[[ PROVIDED DATA, beginning ]]
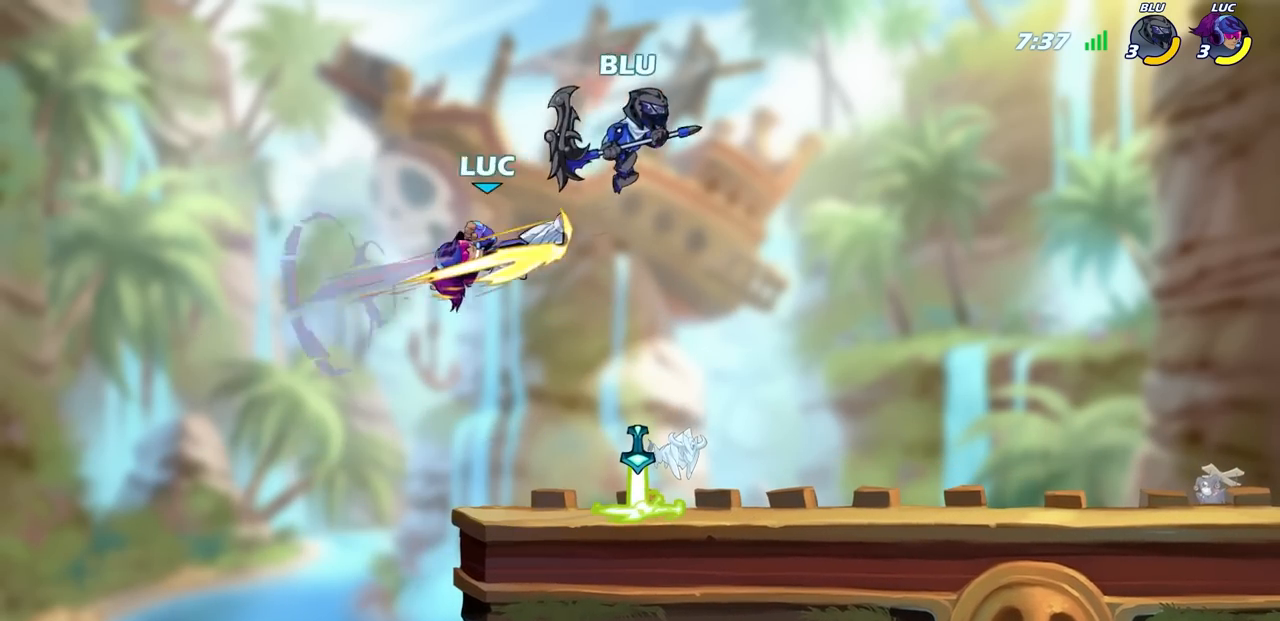
{"buttons": ["CROSS"], "left_stick": "up-left", "right_stick": "center", "events": [[333, "left_stick", "up-left"], [383, "CROSS", "down"]]}
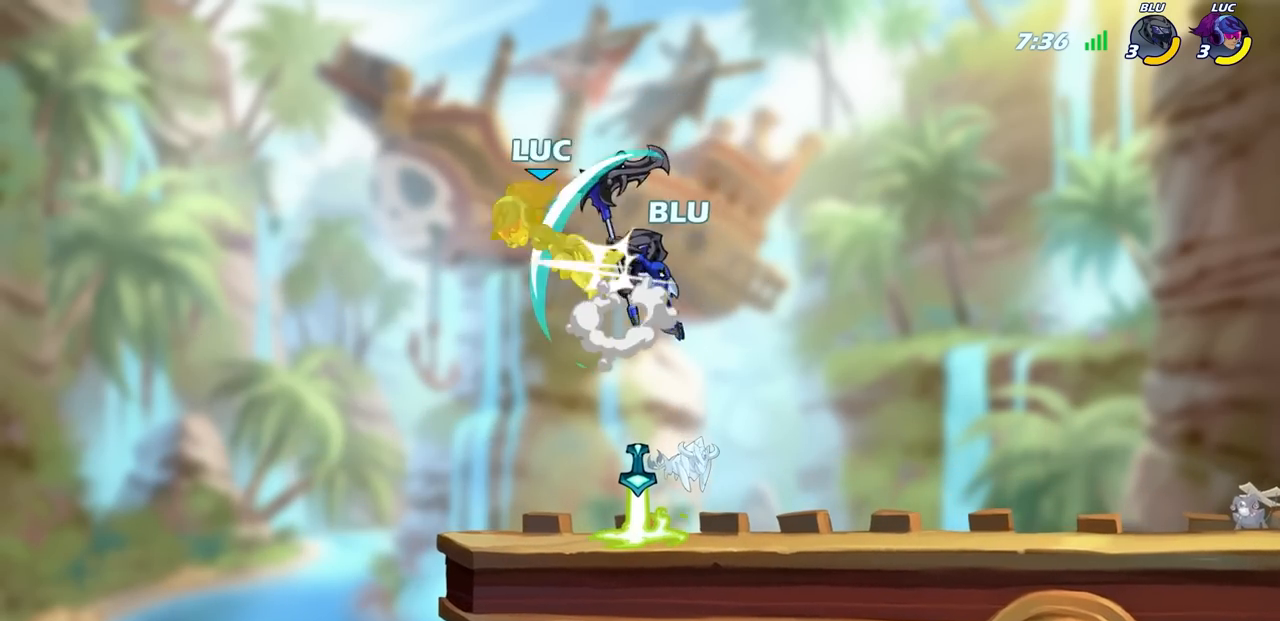
{"buttons": ["CROSS", "R2"], "left_stick": "up-right", "right_stick": "center", "events": [[50, "CROSS", "up"], [67, "left_stick", "up-right"], [200, "left_stick", "center"], [350, "left_stick", "up-right"], [400, "CROSS", "down"], [433, "R2", "down"]]}
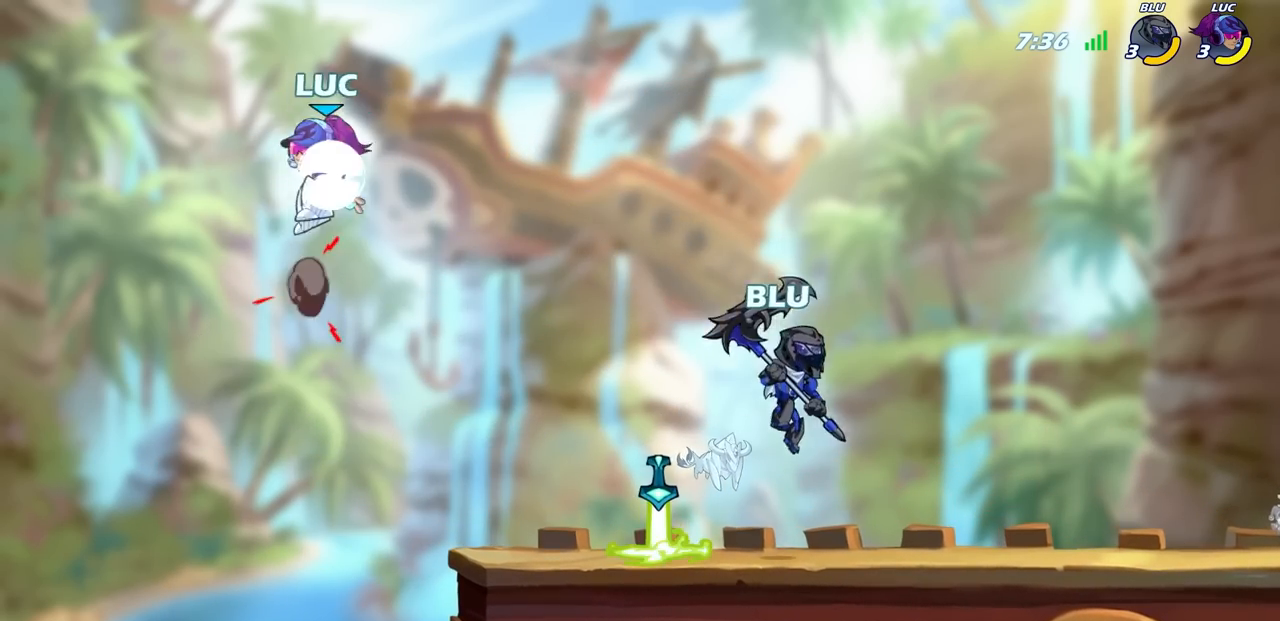
{"buttons": [], "left_stick": "left", "right_stick": "center", "events": [[117, "CROSS", "up"], [167, "R2", "up"], [317, "left_stick", "up-left"], [433, "left_stick", "left"]]}
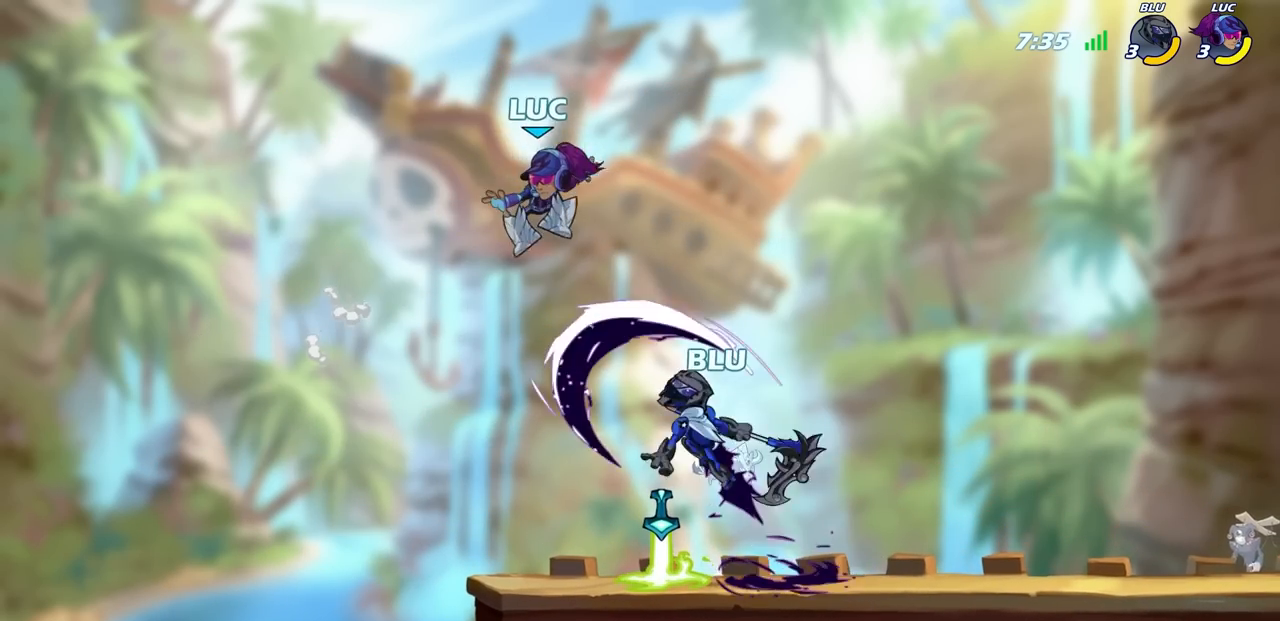
{"buttons": [], "left_stick": "left", "right_stick": "center", "events": [[200, "left_stick", "up-right"], [267, "left_stick", "right"], [483, "left_stick", "left"]]}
[[ PROVIDED DATA, end ]]
TO DO = Set the data above down again exactly as given, with no pictures.

EXERCISE RESULT =
{"buttons": ["CROSS"], "left_stick": "up-left", "right_stick": "center", "events": [[333, "left_stick", "up-left"], [383, "CROSS", "down"]]}
{"buttons": ["CROSS", "R2"], "left_stick": "up-right", "right_stick": "center", "events": [[50, "CROSS", "up"], [67, "left_stick", "up-right"], [200, "left_stick", "center"], [350, "left_stick", "up-right"], [400, "CROSS", "down"], [433, "R2", "down"]]}
{"buttons": [], "left_stick": "left", "right_stick": "center", "events": [[117, "CROSS", "up"], [167, "R2", "up"], [317, "left_stick", "up-left"], [433, "left_stick", "left"]]}
{"buttons": [], "left_stick": "left", "right_stick": "center", "events": [[200, "left_stick", "up-right"], [267, "left_stick", "right"], [483, "left_stick", "left"]]}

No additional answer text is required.